Yüreği millet sevgisi ile dolu Milli Mücadele kahramanları üstlendikleri tarihi sorumluluğu imanla, inançla, en küçük umutsuzluğa kapılmadan yerine getirmişlerdi.

19 Mayıs 1919’da Mustafa Kemalle başlayan istiklal yürüyüşü; bitkinlik, umutsuzluk, yoksulluk içinde kıvranan ve hareketsiz kalmış millet varlığına eşsiz inancın muhteşem bir tezahürüdür.

Samsun’dan cemre gibi yüreklere düşen var oluş mücadelesi, Amasya’da milletin istiklalini yine milletin azim ve kararıyla kurtarılacağını belgelemiş, Erzurum ve Sivas Kongreleriyle gücüne güç katmış, manda ve himaye arayışlarını çok kesin şekilde reddetmiştir.

Nitekim kademe kademe büyüyen, dalga dalga genişleyen 19 Mayıs Samsun şuuru; önce Ankara’da Meclis’in açılması, sonra kurtuluş savaşının kazanılması, nihayet Cumhuriyetimizin ilanı ile taçlanmıştır.

Bu itibarla, 19 Mayıs tarihi ile gelişen olaylar zinciri, atıl duran, bir hareket bekleyen millet varlığından nasıl bir mücadele yöntemi çıkabileceğinin emsalsiz bir örneğidir.

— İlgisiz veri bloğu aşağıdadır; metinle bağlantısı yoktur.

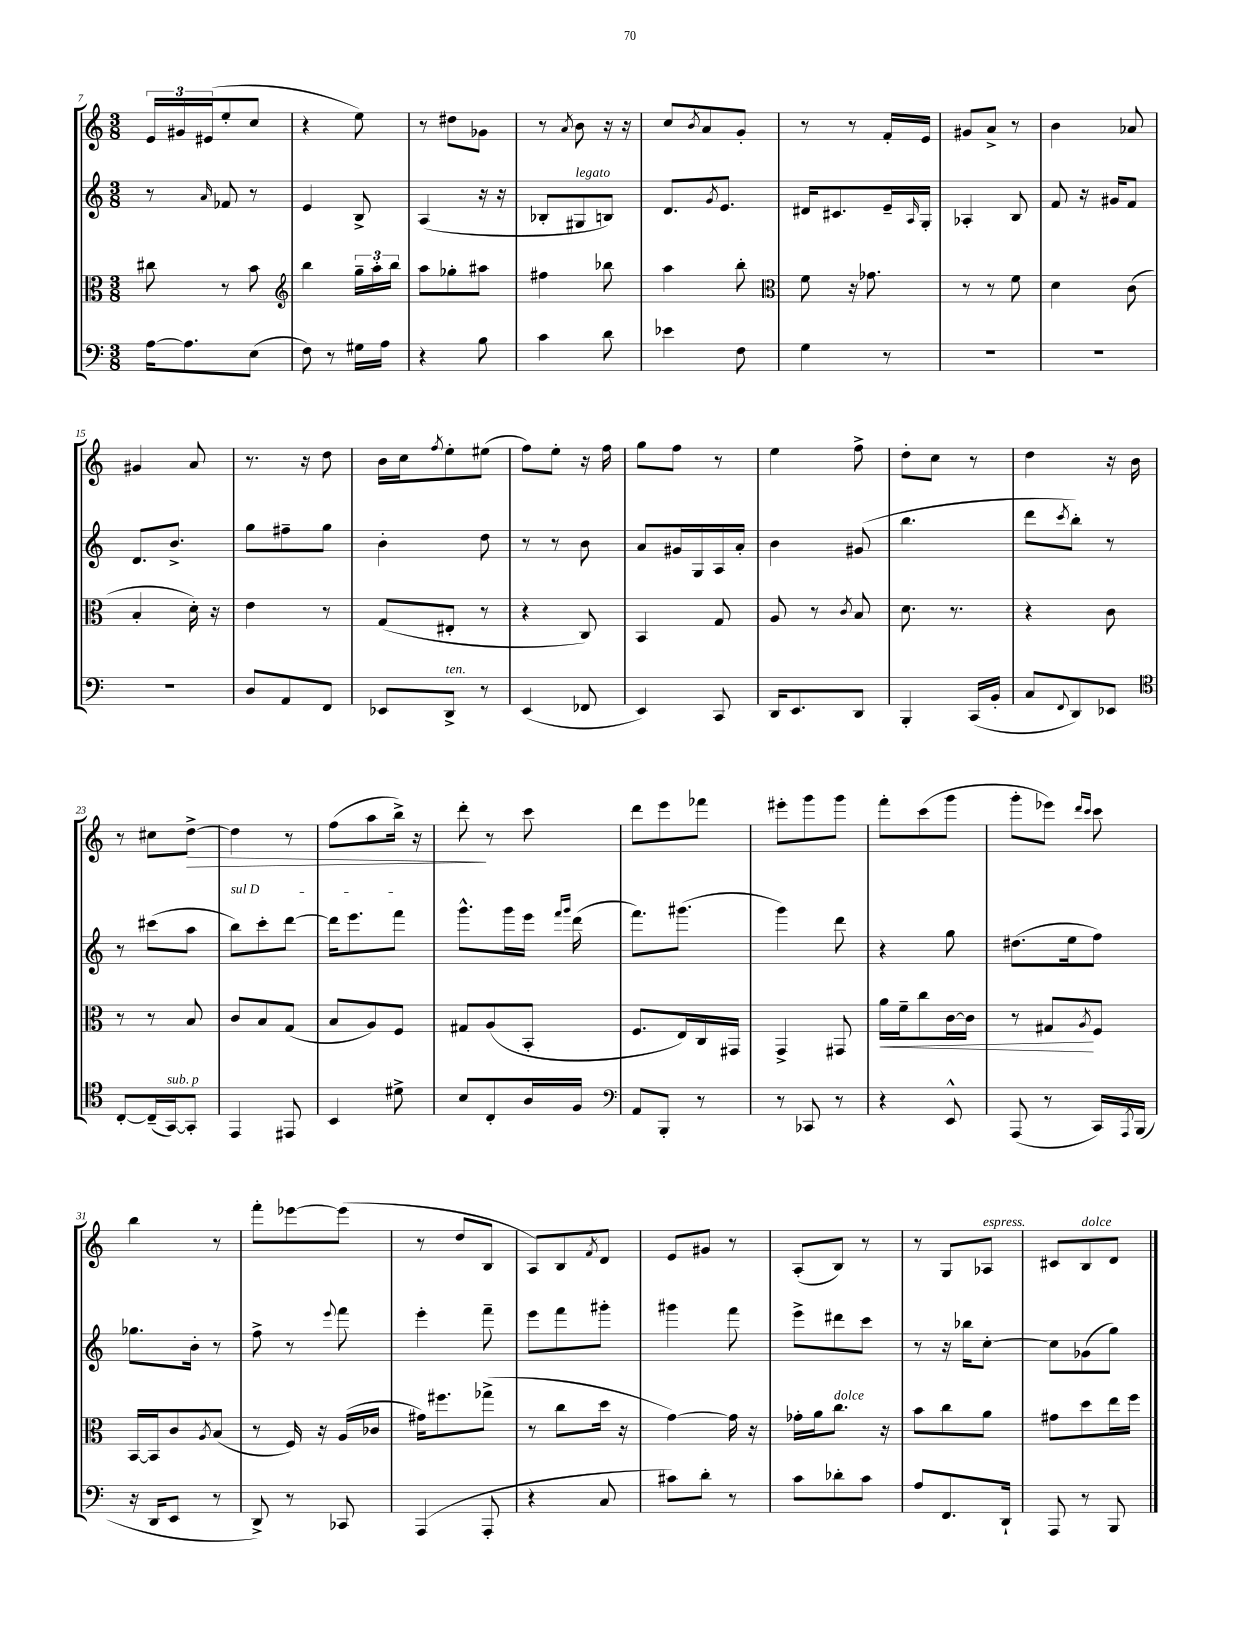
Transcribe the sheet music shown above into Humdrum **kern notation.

**kern	**kern	**dynam	**kern	**kern	**dynam
*part4	*part3	*part3	*part2	*part1	*part1
*staff4	*staff3	*staff3	*staff2	*staff1	*staff1
*clefF4	*clefC3	*	*clefG2	*clefG2	*
*k[]	*k[]	*	*k[]	*k[]	*
*M3/8	*M3/8	*	*M3/8	*M3/8	*
=7	=7	=7	=7	=7	=7
[16A\KL	8cc#X\	.	8r	24e/LL	.
.	.	.	.	24g#X/	.
8.A\]	.	.	.	.	.
.	.	.	.	(24e#X/J	.
.	.	.	16qqa/	.	.
.	8r	.	8f-X/	8ee'/	.
(8E\J	8b\	.	8r	8cc/J	.
=8	=8	=8	=8	=8	=8
*	*clefG2	*	*	*	*
8F\)	4bb\	.	4e/	4r	.
8r	.	.	.	.	.
16G#X\LL	24gg~\LL	.	8B^/	8ee\)	.
.	24aa'\	.	.	.	.
16A\JJ	.	.	.	.	.
.	24bb\JJ	.	.	.	.
=9	=9	=9	=9	=9	=9
4r	8aa\L	.	(4A/	8r	.
.	8gg-X'\	.	.	8dd#X\L	.
8B\	8aa#X\J	.	16r	8g-X\J	.
.	.	.	16r	.	.
=10	=10	=10	=10	=10	=10
4c\	4ff#X\	.	8B-X'/L	8r	.
.	.	.	.	8qa/	.
!	!	!	!LO:TX:a:i:t=legato	!	!
.	.	.	8G#X/	8b\	.
8d\	8bb-X\	.	8Bn/J)	16r	.
.	.	.	.	16r	.
=11	=11	=11	=11	=11	=11
4e-X\	4aa\	.	8.d/L	8cc/L	.
.	.	.	.	8qb/	.
.	.	.	.	8a/	.
.	.	.	8qg/	.	.
.	.	.	8.e/J	.	.
8F\	8bb'\	.	.	8g'/J	.
=12	=12	=12	=12	=12	=12
*	*clefC3	*	*	*	*
4G\	8f\	.	16d#X/KL	8r	.
.	.	.	8.c#X/	.	.
.	16r	.	.	8r	.
.	8.g-X\	.	.	.	.
8r	.	.	16e~/L	16f'/LL	.
.	.	.	16qqA/	.	.
.	.	.	16G'/JJ	16e/JJ	.
=13	=13	=13	=13	=13	=13
4.r	8r	.	4A-X'/	8g#X/L	.
.	8r	.	.	8a^/J	.
.	8f\	.	8B/	8r	.
=14	=14	=14	=14	=14	=14
4.r	4d\	.	8f/	4b\	.
.	.	.	16r	.	.
.	.	.	16g#X/KL	.	.
.	(8c\	.	8f/J	8a-X/	.
!!LO:LB:g=z
=15	=15	=15	=15	=15	=15
4.r	4B'/	.	8.d/L	4g#X/	.
.	.	.	8.b^/J	.	.
.	16d'\)	.	.	8a/	.
.	16r	.	.	.	.
=16	=16	=16	=16	=16	=16
8D/L	4e\	.	8gg\L	8.r	.
8AA/	.	.	8ff#X~\	.	.
.	.	.	.	16r	.
8FF/J	8r	.	8gg\J	8dd\	.
=17	=17	=17	=17	=17	=17
8EE-X/L	(8G/L	.	4b'\	16b\LL	.
.	.	.	.	16cc\J	.
.	.	.	.	8qff/	.
!LO:TX:a:i:t=ten.	!	!	!	!	!
8DD^/J	8E#X'/J	.	.	8ee'\	.
8r	8r	.	8dd\	(8ee#X\J	.
=18	=18	=18	=18	=18	=18
(4EE/	4r	.	8r	8ff\L)	.
.	.	.	8r	8ee'\J	.
8FF-X/	8C/)	.	8b\	16r	.
.	.	.	.	16ff\	.
=19	=19	=19	=19	=19	=19
4EE/)	4BB/	.	8a/L	8gg\L	.
.	.	.	16g#X/L	8ff\J	.
.	.	.	16G/	.	.
8CC/	8G/	.	16A/	8r	.
.	.	.	16a'/JJ	.	.
=20	=20	=20	=20	=20	=20
16DD/KL	8A/	.	4b\	4ee\	.
8.EE/	.	.	.	.	.
.	8r	.	.	.	.
.	8qc/	.	.	.	.
8DD/J	8B/	.	(8g#X/	8ff^\	.
=21	=21	=21	=21	=21	=21
4BBB'/	8.d\	.	4.bb\	8dd'\L	.
.	.	.	.	8cc\J	.
.	8.r	.	.	.	.
(16CC/LL	.	.	.	8r	.
16BB'/JJ	.	.	.	.	.
=22	=22	=22	=22	=22	=22
8C/L	4r	.	8ddd\L	4dd\	.
8qqFF/	.	.	8qccc/	.	.
8DD/)	.	.	8bb'\J)	.	.
8EE-X/J	8c\	.	8r	16r	.
.	.	.	.	16b\	.
!!LO:LB:g=z
=23	=23	=23	=23	=23	=23
*clefC4	*	*	*	*	*
[8C'/L	8r	.	8r	8r	.
(16C~/L]	8r	.	(8ccc#X\L	8cc#X\L	.
!LO:TX:a:i:t=sub. p	!	!	!	!	!
[16GG/J)	.	.	.	.	.
!	!	!	!	!	!LO:HP:b
8GG'/J]	8B/	.	8aa\J	[8dd^\J	>
=24	=24	=24	=24	=24	=24
!	!	!	!LO:TX:a:i:t=sul D	!	!
4EE/	8c/L	.	8bb\L)	4dd\]	.
.	8B/	.	8ccc'\	.	.
8EE#X/	(8G/J	.	[8ddd\J	8r	.
=25	=25	=25	=25	=25	=25
4BB/	8B/L	.	16ddd\KL]	(8ff\L	.
.	.	.	8.eee\	.	.
.	8A/)	.	.	8aa\	.
8d#X^\	8F/J	.	8fff\J	16bb^\Jk)	.
.	.	.	.	16r	.
=26	=26	=26	=26	=26	=26
8B/L	8G#X/L	.	8.ggg^^\L	8ddd'\	.
8C'/	(8A/	.	.	8r	]
.	.	.	16ggg\L	.	.
16A/L	8BB'/J	.	16eee\JJ	8ccc\	.
.	.	.	16qqfff/LL	.	.
.	.	.	16qqggg/JJ	.	.
16F/JJ	.	.	(16ddd\	.	.
=27	=27	=27	=27	=27	=27
*clefF4	*	*	*	*	*
8AA/L	8.F/L	.	8.fff\L)	8ddd\L	.
8BBB'/J	.	.	.	8eee\	.
.	16E/L)	.	(8.ggg#X\J	.	.
8r	16C/	.	.	8fff-X\J	.
.	16GG#X/JJ	.	.	.	.
=28	=28	=28	=28	=28	=28
8r	4GG^/	.	4ggg\)	8eee#X'\L	.
8CC-X/	.	.	.	8ggg\	.
8r	8GG#X/	.	8ddd\	8ggg\J	.
=29	=29	=29	=29	=29	=29
!	!	!LO:HP:b	!	!	!
4r	16a\LL	<	4r	8fff'\L	.
.	16f~\J	.	.	.	.
.	8cc\	.	.	(8ccc\	.
8EE^^/	[16c\L	.	8gg\	8ggg\J	.
.	16c\JJ]	.	.	.	.
=30	=30	=30	=30	=30	=30
(8AAA/	8r	.	(8.dd#X\L	8ggg'\L	.
8r	8G#X/L	.	.	8eee-X\J)	.
.	.	.	16ee\k	.	.
.	.	.	.	16qqddd/LL	.
.	8qA/	.	.	16qqccc/JJ	.
16CC/LL)	8F/J	[	8ff\J)	8ccc\	.
8qAAA/	.	.	.	.	.
(16BBB/JJ	.	.	.	.	.
!!LO:LB:g=z
=31	=31	=31	=31	=31	=31
16r	[16BB/LL	.	8.gg-X\L	4bb\	.
16DD/KL	16BB/J]	.	.	.	.
8EE/J	8c/	.	.	.	.
.	.	.	16b'\Jk	.	.
.	8qA/	.	.	.	.
8r	(8B/J	.	8r	8r	.
=32	=32	=32	=32	=32	=32
8DD^/)	8r	.	8ff^\	8fff'\L	.
8r	16F/)	.	8r	[8eee-X\	.
.	16r	.	.	.	.
.	.	.	8qqeee/	.	.
8CC-X/	(16A/LL	.	8fff\	(8eee-\J]	.
.	16c-X/JJ	.	.	.	.
=33	=33	=33	=33	=33	=33
(4AAA/	16g#X\KL)	.	4eee'\	8r	.
.	8.ff#X\	.	.	.	.
.	.	.	.	8dd/L	.
8AAA'/	(8gg-X^\J	.	8fff~\	8B/J	.
=34	=34	=34	=34	=34	=34
4r	8r	.	8eee\L	8A/L)	.
.	8cc\L	.	8fff\	8B/	.
.	.	.	.	8qf/	.
8C/	16dd\Jk	.	8ggg#X'\J	8d/J	.
.	16r	.	.	.	.
=35	=35	=35	=35	=35	=35
8c#X\L)	[4g\)	.	4ggg#X\	8e/L	.
8d'\J	.	.	.	8g#X/J	.
8r	16g\]	.	8fff\	8r	.
.	16r	.	.	.	.
=36	=36	=36	=36	=36	=36
8c\L	16g-X'\LL	.	8eee^\L	(8A'/L	.
.	16a\J	.	.	.	.
!	!LO:TX:a:i:t=dolce	!	!	!	!
8d-X'\	8.cc\J	.	8ddd#X\	8B/J)	.
8c\J	.	.	8ccc\J	8r	.
.	16r	.	.	.	.
=37	=37	=37	=37	=37	=37
8A/L	8b\L	.	8r	8r	.
8.FF/	8cc\	.	16r	8G/L	.
.	.	.	16bb-X\KL	.	.
!	!	!	!	!LO:TX:a:i:t=espress.	!
.	8a\J	.	[8cc'\J	8A-X/J	.
16DD`/Jk	.	.	.	.	.
=38	=38	=38	=38	=38	=38
8AAA/	8g#X\L	.	8cc\L]	8c#X/L	.
!	!	!	!	!LO:TX:a:i:t=dolce	!
8r	8dd\	.	(8g-X\	8B/	.
8BBB/	16ee\L	.	8gg\J)	8d/J	.
.	16ff\JJ	.	.	.	.
==	==	==	==	==	==
*-	*-	*-	*-	*-	*-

Adım adım ilerlenen bu yöntemin ayrıntıları ve esaslar ise;

Milli güçlere ve kanaat önderlerine dayalı bir meşruiyet,

Ortak duygu ve aklın bir araya getirildiği toplantı kültürü,

Milliyetçi düşüncenin ortaya çıkardığı tam bağımsızlık fikriyatı,

Dönemin küresel güçlerini defetmek için lazım olan kahramanlık,

Kimliği zayıflamış toplumda Türk milleti ortak paydasını yeniden yükseltmek için duyulan heyecanda aranmalıdır.

Bunun için, 19 Mayıs 1919 doğru okunmalı, doğru yorumlanmalıdır.

Bu görev en başta geleceğimizin güvencesi sevgili gençlerimizin omuzlarındadır.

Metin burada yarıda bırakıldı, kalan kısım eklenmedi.